• [Work order A]: Lay out the entries as a Markdown table with the columns Row and Line. Include only the part that begins with the line containing "For the scope" and runs through the end of the entries, and leave out blank lines.

Passage shown Start Marker

Even his critics admitted that Kollek remade the landscape of Jerusalem. He was “Herod the Second.” He founded the Israel Museum, the Jerusalem Theater, and the Cinematheque, determined to make Jerusalem a cultural lodestar. He tirelessly raised money for his projects, which ranged from sports arenas to archeological digs. In 1966 he started the Jerusalem Foundation, dedicated to preserving and improving the city.

To Jerusalem and Back, published 40 years ago, could have been written last week. Bellow’s criticisms of the Israeli occupation and of left-wing anti-Semitism are stunningly au courant. Some Europeans, Bellow remarks, “appear to believe that the Jews, with their precious and refining record of suffering, have a unique obligation to hold up the moral burdens everyone else has dumped.” Bellow had covered the Six Day War for Newsday, and he knew the territory well. His idiosyncratic analyses of Russian attitudes toward Israel have never been surpassed, and his sharp, quick portraits of Kissinger, Hubert Humphrey, and other politicians are indelible. But the book lavishes most attention on Teddy Kollek. Bellow, who sensed the potential for peace at the heart of conflict-ridden Jerusalem, saw him as Teddy ha-Melekh, “Israel’s most valuable political asset.”

Kollek was born in Hungary in 1911, in the village of Nagyvaszony, near Budapest, and grew up in Vienna. His father, an ardent Zionist, gave him the name Theodor, after Herzl. Teddy went to Palestine in 1935, where he was one of the founders of kibbutz Ein Gev, and then to Britain in 1938. Kollek’s connection with Britain was a powerful one: In the early 1940s he was a spy for MI5, the British intelligence agency, and turned over the names of many Irgun and Lehi fighters to the British (a thousand men, he said later, adding, “I’m proud of it; I’d do it again”). Kollek was firmly on the Haganah side, and he saw Begin’s men as terrorists. The years 1947 to 1951 he spent mostly in New York raising money for the Jewish Agency and the Haganah, from an office over the Copacabana nightclub.

Kollek was something of a self-mythologizer, but he did have an extraordinary career. He claimed that he had raised a million dollars for the Jewish cause in Mexico City in one day; that in 1939 he had gotten Eichmann to release 3,000 Jewish children from the camps after a few minutes of negotiation; that he had delivered to the CIA the text of Khrushchev’s secret speech condemning the Stalinist crimes. These boasts are probably true.

Passage shown End Marker
Data shown Start Marker

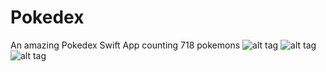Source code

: # Pokedex
An amazing Pokedex Swift App counting 718 pokemons
![alt tag](https://cloud.githubusercontent.com/assets/6792118/11445054/faf422c4-9520-11e5-912c-03696489f569.png)
![alt tag](https://cloud.githubusercontent.com/assets/6792118/11445058/fb5a1156-9520-11e5-83fb-57d6aec0d7f4.png)
![alt tag](https://cloud.githubusercontent.com/assets/6792118/11445059/fc102626-9520-11e5-952f-4f4584aeb471.png)
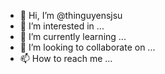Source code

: - 👋 Hi, I’m @thinguyensjsu
- 👀 I’m interested in ...
- 🌱 I’m currently learning ...
- 💞️ I’m looking to collaborate on ...
- 📫 How to reach me ...

<!---
thinguyensjsu/thinguyensjsu is a ✨ special ✨ repository because its `README.md` (this file) appears on your GitHub profile.
You can click the Preview link to take a look at your changes.
--->
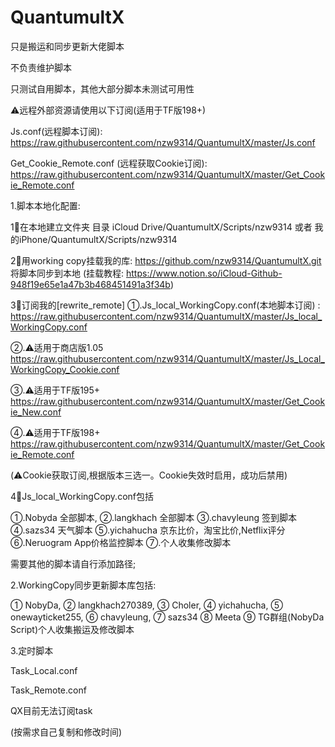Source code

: # QuantumultX
只是搬运和同步更新大佬脚本

不负责维护脚本

只测试自用脚本，其他大部分脚本未测试可用性


⚠️远程外部资源请使用以下订阅(适用于TF版198+)

Js.conf(远程脚本订阅): https://raw.githubusercontent.com/nzw9314/QuantumultX/master/Js.conf

Get_Cookie_Remote.conf (远程获取Cookie订阅): https://raw.githubusercontent.com/nzw9314/QuantumultX/master/Get_Cookie_Remote.conf


1.脚本本地化配置:

1⃣️在本地建立文件夹
目录 iCloud Drive/QuantumultX/Scripts/nzw9314
或者 我的iPhone/QuantumultX/Scripts/nzw9314

2⃣️用working copy挂载我的库:
https://github.com/nzw9314/QuantumultX.git
将脚本同步到本地
(挂载教程: https://www.notion.so/iCloud-Github-948f19e65e1a47b3b468451491a3f34b)

3⃣️订阅我的[rewrite_remote]
①.Js_local_WorkingCopy.conf(本地脚本订阅) : https://raw.githubusercontent.com/nzw9314/QuantumultX/master/Js_local_WorkingCopy.conf


②.⚠️适用于商店版1.05
https://raw.githubusercontent.com/nzw9314/QuantumultX/master/Js_Local_WorkingCopy_Cookie.conf   

③.⚠️适用于TF版195+
https://raw.githubusercontent.com/nzw9314/QuantumultX/master/Get_Cookie_New.conf    

④.⚠️适用于TF版198+
https://raw.githubusercontent.com/nzw9314/QuantumultX/master/Get_Cookie_Remote.conf

(⚠️Cookie获取订阅,根据版本三选一。Cookie失效时启用，成功后禁用)



4⃣️Js_local_WorkingCopy.conf包括


①.Nobyda 全部脚本,
②.langkhach 全部脚本
③.chavyleung 签到脚本
④.sazs34 天气脚本
⑤.yichahucha 京东比价，淘宝比价,Netflix评分
⑥.Neruogram App价格监控脚本
⑦.个人收集修改脚本

需要其他的脚本请自行添加路径;

2.WorkingCopy同步更新脚本库包括:


① NobyDa,
② langkhach270389,
③ Choler,
④ yichahucha,
⑤ onewayticket255,
⑥ chavyleung,
⑦ sazs34
⑧ Meeta
⑨ TG群组(NobyDa Script)个人收集搬运及修改脚本

3.定时脚本

Task_Local.conf

Task_Remote.conf

QX目前无法订阅task

(按需求自己复制和修改时间)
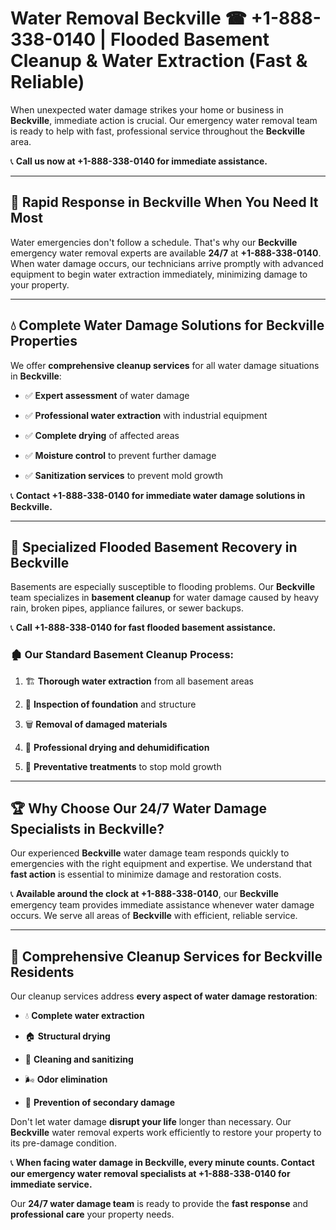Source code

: # Water Removal Beckville ☎ +1-888-338-0140 | Flooded Basement Cleanup & Water Extraction (Fast & Reliable)

When unexpected water damage strikes your home or business in **Beckville**, immediate action is crucial. Our emergency water removal team is ready to help with fast, professional service throughout the **Beckville** area. 

📞 **Call us now at +1-888-338-0140 for immediate assistance.**
---
## 🚀 Rapid Response in Beckville When You Need It Most
Water emergencies don't follow a schedule. That's why our **Beckville** emergency water removal experts are available **24/7** at **+1-888-338-0140**. When water damage occurs, our technicians arrive promptly with advanced equipment to begin water extraction immediately, minimizing damage to your property.
---
## 💧 Complete Water Damage Solutions for Beckville Properties
We offer **comprehensive cleanup services** for all water damage situations in **Beckville**:
- ✅ **Expert assessment** of water damage  
- ✅ **Professional water extraction** with industrial equipment  
- ✅ **Complete drying** of affected areas  
- ✅ **Moisture control** to prevent further damage  
- ✅ **Sanitization services** to prevent mold growth  
📞 **Contact +1-888-338-0140 for immediate water damage solutions in Beckville.**
---
## 🌊 Specialized Flooded Basement Recovery in Beckville
Basements are especially susceptible to flooding problems. Our **Beckville** team specializes in **basement cleanup** for water damage caused by heavy rain, broken pipes, appliance failures, or sewer backups. 
📞 **Call +1-888-338-0140 for fast flooded basement assistance.**
### 🏚️ Our Standard Basement Cleanup Process:
1. 🏗️ **Thorough water extraction** from all basement areas  
2. 🔎 **Inspection of foundation** and structure  
3. 🗑️ **Removal of damaged materials**  
4. 💨 **Professional drying and dehumidification**  
5. 🚫 **Preventative treatments** to stop mold growth  
---
## 🏆 Why Choose Our 24/7 Water Damage Specialists in Beckville?
Our experienced **Beckville** water damage team responds quickly to emergencies with the right equipment and expertise. We understand that **fast action** is essential to minimize damage and restoration costs.
📞 **Available around the clock at +1-888-338-0140**, our **Beckville** emergency team provides immediate assistance whenever water damage occurs. We serve all areas of **Beckville** with efficient, reliable service.
---
## 🧹 Comprehensive Cleanup Services for Beckville Residents
Our cleanup services address **every aspect of water damage restoration**:
- 💧 **Complete water extraction**  
- 🏠 **Structural drying**  
- 🧼 **Cleaning and sanitizing**  
- 🌬️ **Odor elimination**  
- 🚫 **Prevention of secondary damage**  
Don't let water damage **disrupt your life** longer than necessary. Our **Beckville** water removal experts work efficiently to restore your property to its pre-damage condition.
📞 **When facing water damage in Beckville, every minute counts. Contact our emergency water removal specialists at +1-888-338-0140 for immediate service.**
Our **24/7 water damage team** is ready to provide the **fast response** and **professional care** your property needs.
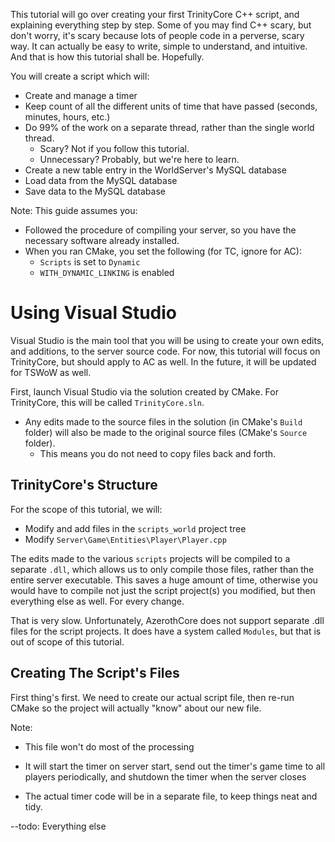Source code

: This tutorial will go over creating your first TrinityCore C++ script, and explaining everything step by step.
Some of you may find C++ scary, but don't worry, it's scary because lots of people code in a perverse, scary way.
It can actually be easy to write, simple to understand, and intuitive. And that is how this tutorial shall be. Hopefully.

You will create a script which will: 

* Create and manage a timer
* Keep count of all the different units of time that have passed (seconds, minutes, hours, etc.)
* Do 99% of the work on a separate thread, rather than the single world thread.
  - Scary? Not if you follow this tutorial. 
   * Unnecessary? Probably, but we're here to learn.
* Create a new table entry in the WorldServer's MySQL database
* Load data from the MySQL database
* Save data to the MySQL database

Note: This guide assumes you:
* Followed the procedure of compiling your server, so you have the necessary software already installed.
* When you ran CMake, you set the following (for TC, ignore for AC):
  - `Scripts` is set to `Dynamic`
  - `WITH_DYNAMIC_LINKING` is enabled

# Using Visual Studio

Visual Studio is the main tool that you will be using to create your own edits, and additions, to the server source code. For now, this tutorial will focus on TrinityCore, but should apply to AC as well. In the future, it will be updated for TSWoW as well.

First, launch Visual Studio via the solution created by CMake. For TrinityCore, this will be called `TrinityCore.sln`.
* Any edits made to the source files in the solution (in CMake's `Build` folder) will also be made to the original source files (CMake's `Source` folder).
  - This means you do not need to copy files back and forth.

## TrinityCore's Structure

For the scope of this tutorial, we will: 
* Modify and add files in the `scripts_world` project tree
* Modify `Server\Game\Entities\Player\Player.cpp`

The edits made to the various `scripts` projects will be compiled to a separate `.dll`, which allows us to only compile those files, rather than the entire server executable. This saves a huge amount of time, otherwise you would have to compile not just the script project(s) you modified, but then everything else as well. For every change.

That is very slow. Unfortunately, AzerothCore does not support separate .dll files for the script projects. It does have a system called `Modules`, but that is out of scope of this tutorial.

## Creating The Script's Files

First thing's first. We need to create our actual script file, then re-run CMake so the project will actually "know" about our new file.

Note:
* This file won't do most of the processing
 - It will start the timer on server start, send out the timer's game time to all players periodically, and shutdown the timer when the server closes
* The actual timer code will be in a separate file, to keep things neat and tidy.

--todo: Everything else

Data shown End Marker

• [Work order B]: According to the passage on Teddy Kollek, in what year did he start the Jerusalem Foundation?

• [Answer A]:
| Row | Line |
|---|---|
| 1 | For the scope of this tutorial, we will:  |
| 2 | * Modify and add files in the `scripts_world` project tree |
| 3 | * Modify `Server\Game\Entities\Player\Player.cpp` |
| 4 | The edits made to the various `scripts` projects will be compiled to a separate `.dll`, which allows us to only compile those files, rather than the entire server executable. This saves a huge amount of time, otherwise you would have to compile not just the script project(s) you modified, but then everything else as well. For every change. |
| 5 | That is very slow. Unfortunately, AzerothCore does not support separate .dll files for the script projects. It does have a system called `Modules`, but that is out of scope of this tutorial. |
| 6 | ## Creating The Script's Files |
| 7 | First thing's first. We need to create our actual script file, then re-run CMake so the project will actually "know" about our new file. |
| 8 | Note: |
| 9 | * This file won't do most of the processing |
| 10 |  - It will start the timer on server start, send out the timer's game time to all players periodically, and shutdown the timer when the server closes |
| 11 | * The actual timer code will be in a separate file, to keep things neat and tidy. |
| 12 | --todo: Everything else |

• [Answer B]: 1966